Inflammatory Neuropathies: make the diagnosis


Well said. SO TRUE!


venceremos, how was your intra-prostatic inflammation discovered exactly? What tests where performed to find this?




This is the key phrase here. People STILL trust doctors and the commercial scientific process too much here.

PubMed:Why Most Published Research Findings Are False


Ive said this recently in the prostatitis thread and also in boston332’s thread I beleive.

At Institut fournier in Paris, where urologists and radiologists specialist in STDs prostatitis etc work, they did :

  • Trans-rectal ultrasound + color doppler of the prostate = immediately found prostatitis with the US (hypoechogenic “spot” on the left lobe), confirmed inflammation with the doppler

-4 glass stamey maers test (actually a simplified version, they do 3 glasses at institut fournier)
= 1 sample of urine, “first stream” = 1st glass : to identify potential urethral bacteria
then another sample of urine “2nd stream” = 2nd glass : to check for bladder bacteria and count leucocytes in the urine
then a prostate massage
if expressed, the prostatic fluid is put in a glass and then you urinate in that same glass (for the last time) (the stamey procedure separates the prostatic fluid and post-prostatic massage urine in different glasses)

The urologist that did the massage found that a spot in the left lobe of my prostate felt harder to the touch and that spot did feel more tender to me.

The results of the urine cultures shows significantly increased leucocytes (=inflammation) in the post-prostatic massage fluid.
They check for an impressive array of pathogens and none was found. They have their own lab too, specialized in STDs etc…
Conclusion = “chronic abacterial prostatitis”

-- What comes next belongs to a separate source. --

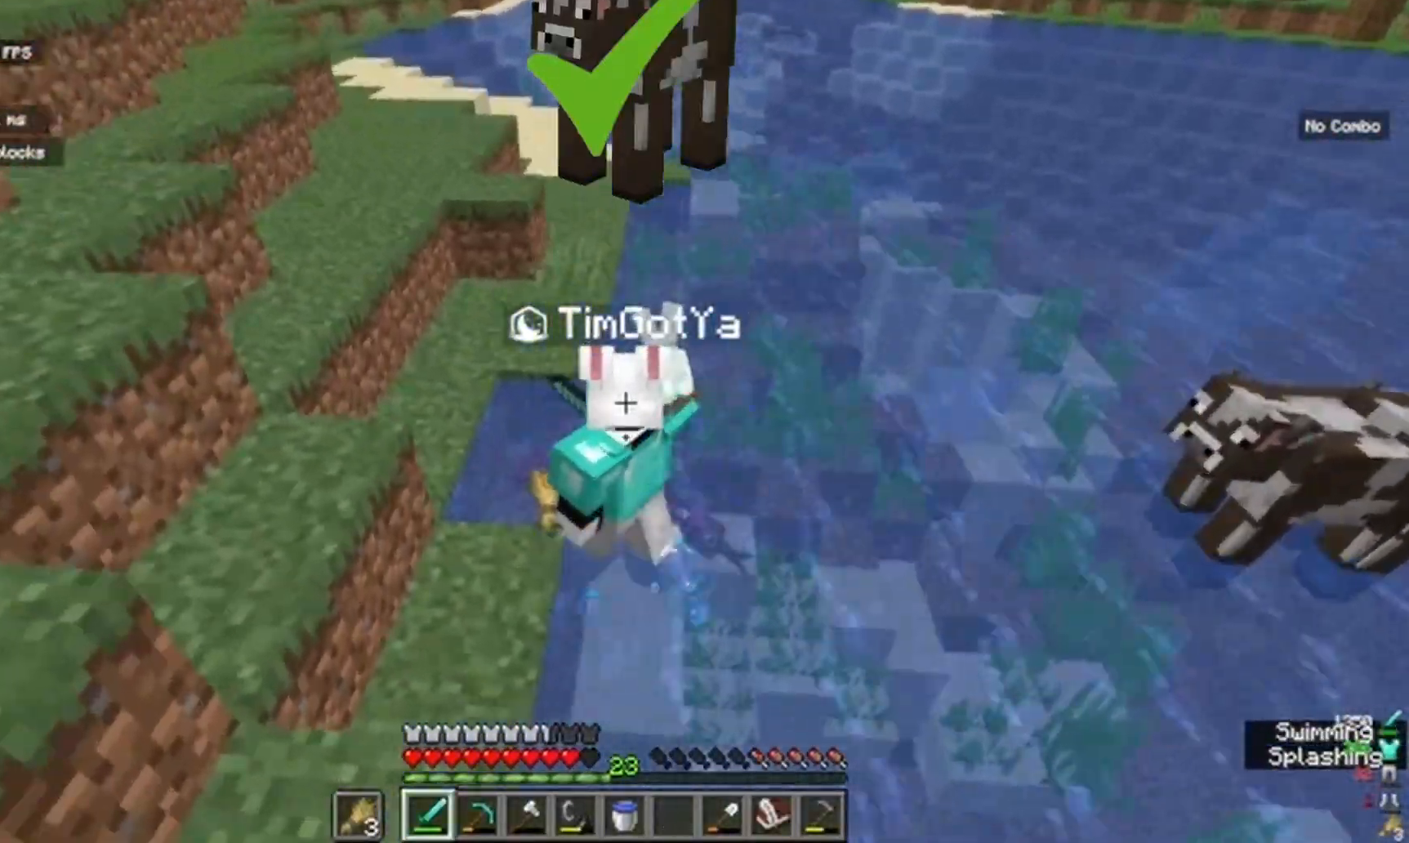
{"keys": [], "mouse": [], "events": []}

I beleive they found some colonies of staphylococcus coagulans (?) in JG’s post-prostatic massage urine.


Ok, so both TRUS + colour doppler and stamey test found problems. I need to get similar tests done.

I have lost some sensation in my scalp too and i am wondering why - obviously its quite far away from my pudenal nerve. With “significantly increased leucocytes” does this necessarily mean inflammation at all? Why not an autoimmune reaction (without inflammation) causing numbness?

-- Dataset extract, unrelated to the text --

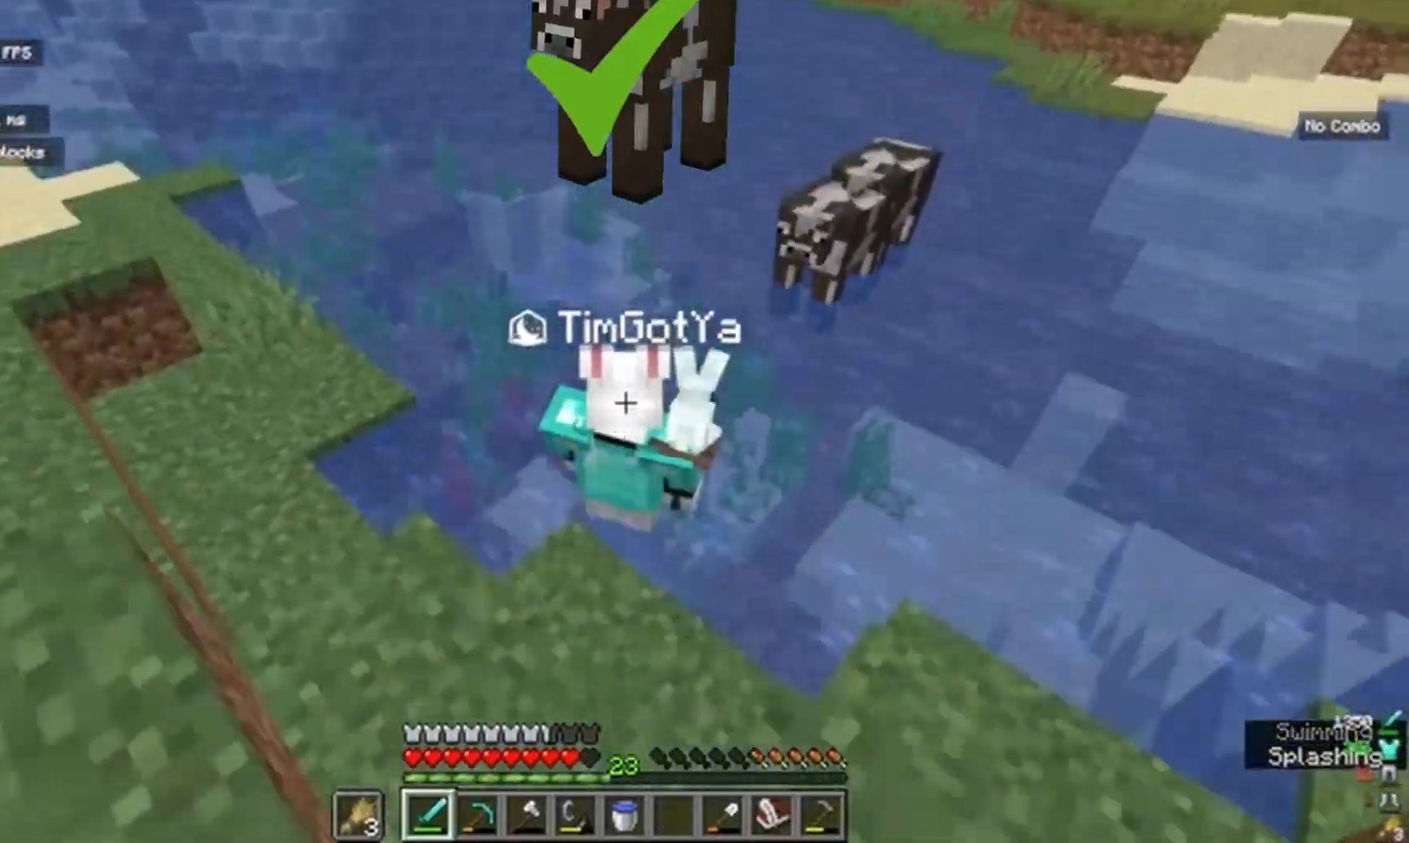
{"keys": ["s"], "mouse": [], "events": [[417, "a", "down"], [450, "a", "up"], [450, "s", "down"]]}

Increased leucocytes in post-prostatic massage urine do mean inflammation, autoimmune prostatitis is a posibility and is an inflammatory disease. Please check my latest posts in the “Kos” prostatitis thread. Read the FAQ by Dr Shoskes that i put a link to or at least the part I quoted. Also look for for “autoimmune prostatitis” articles on pubmed, and “estradiol / or estrogen prostatitis” articles too.

“Numbness” caused by prostatitis seems actually unlikely to most urologists and the pudendal nerve specialist : the nerves responsible for this (branches of the pudendal nerve) ore too far away from the prostate, so unless you have a seriously enlarged prostate (mine isnt), a solely intra-prostatic inflammation should not cause numbness or (directly) ED. Off course prostatitis is correlated with ED (many papers mention this too) but its most likely because of the pain involved.

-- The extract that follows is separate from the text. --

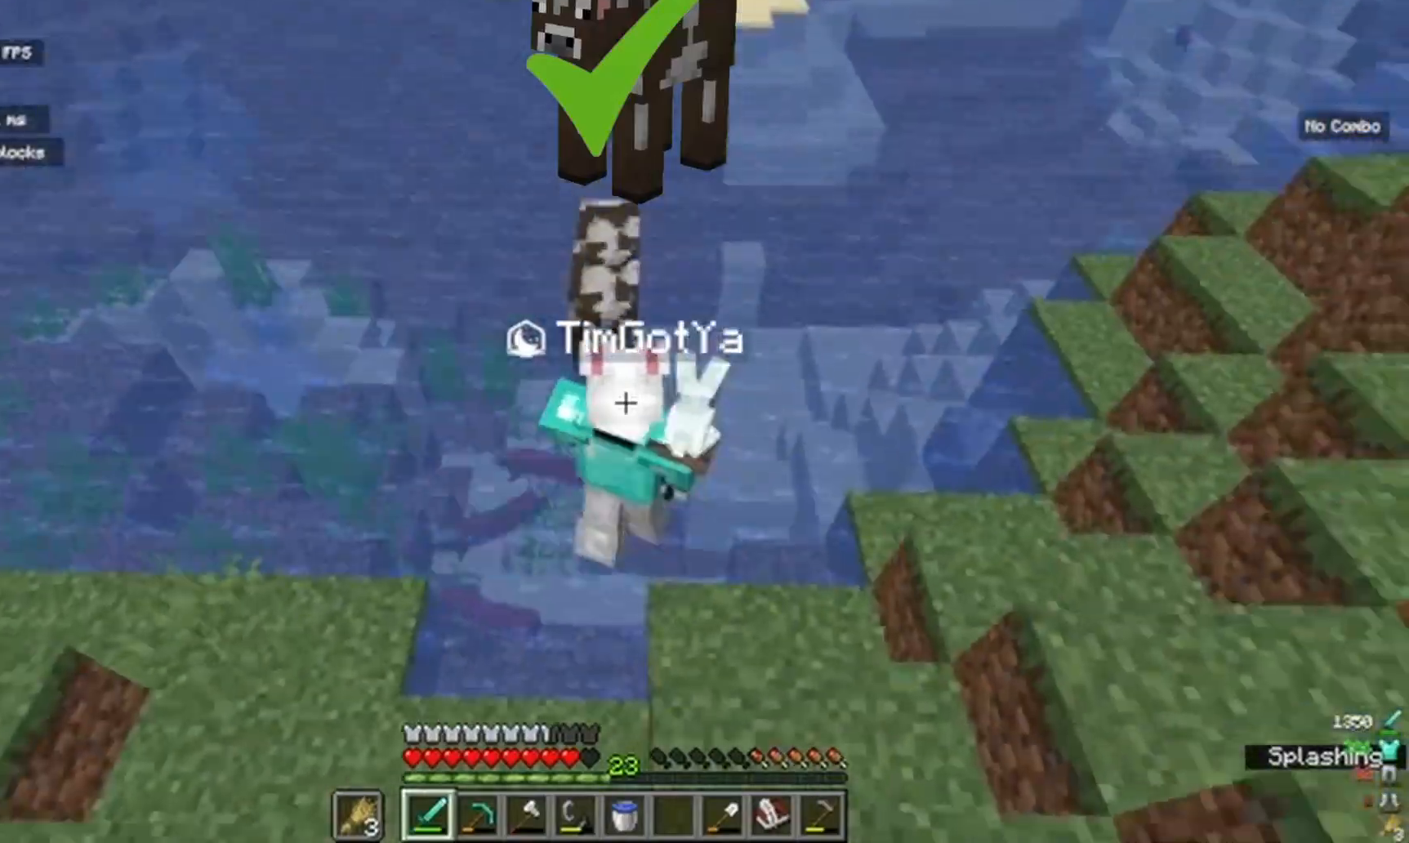
{"keys": [], "mouse": [], "events": [[117, "s", "up"]]}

Let me be more clear about the nature of the neuropathy causing ED and numbness :
The observed “inflammatory neuropathy” is not a direct inflammation of the nerves, but an inflammation of the tissues surrounding the nerves in the pelvic area and thus compressing them, leading to a form of entrapment syndrome. Its isnt a direct toxic neuropathy (like what I got at all extremities from the neurotoxic quinolones, and I am already almost fully recovered) but a “compressive neuropathy”. In blasé’s case (recently PFS’d), the compression is very focal, located a a very precise spot on the way of the pudendal nerve trajectory, in longer standing cases such as me, JG, Claro… the compression/inflammation is more diffuse, all along the nerves trajectory.
The doppler is what allows to see this and it does show that COMPRESSION of the nerve is the cause of the neuropathy (The blood flow in vessels along the pudendal nerve is impaired at the spots where compression is observed because they are being compressed by the inflammed tissues surrounding them. The inflammation/compression can be focal (blasé) or more diffuse (me, JG, Claro))


Your someone concerned with the truth so let me just recap.

  1. The specialists have said only a seriously enlarged prostate could cause this neuropathy. Which you dont have. Therefore prostatitis is discounted as the root cause of your problem.

  2. But these specialists have detected impaired blood flow around the pudendal nerve (this is an important test to get!). And therefore it must be the pudendal nerve that is causing ED/Numbness.

  3. This only be caused by compression due to inflammation. But can this ‘impairment’ be caused by anything else (like apoptosis etc)? To me that seems an important thing to determine.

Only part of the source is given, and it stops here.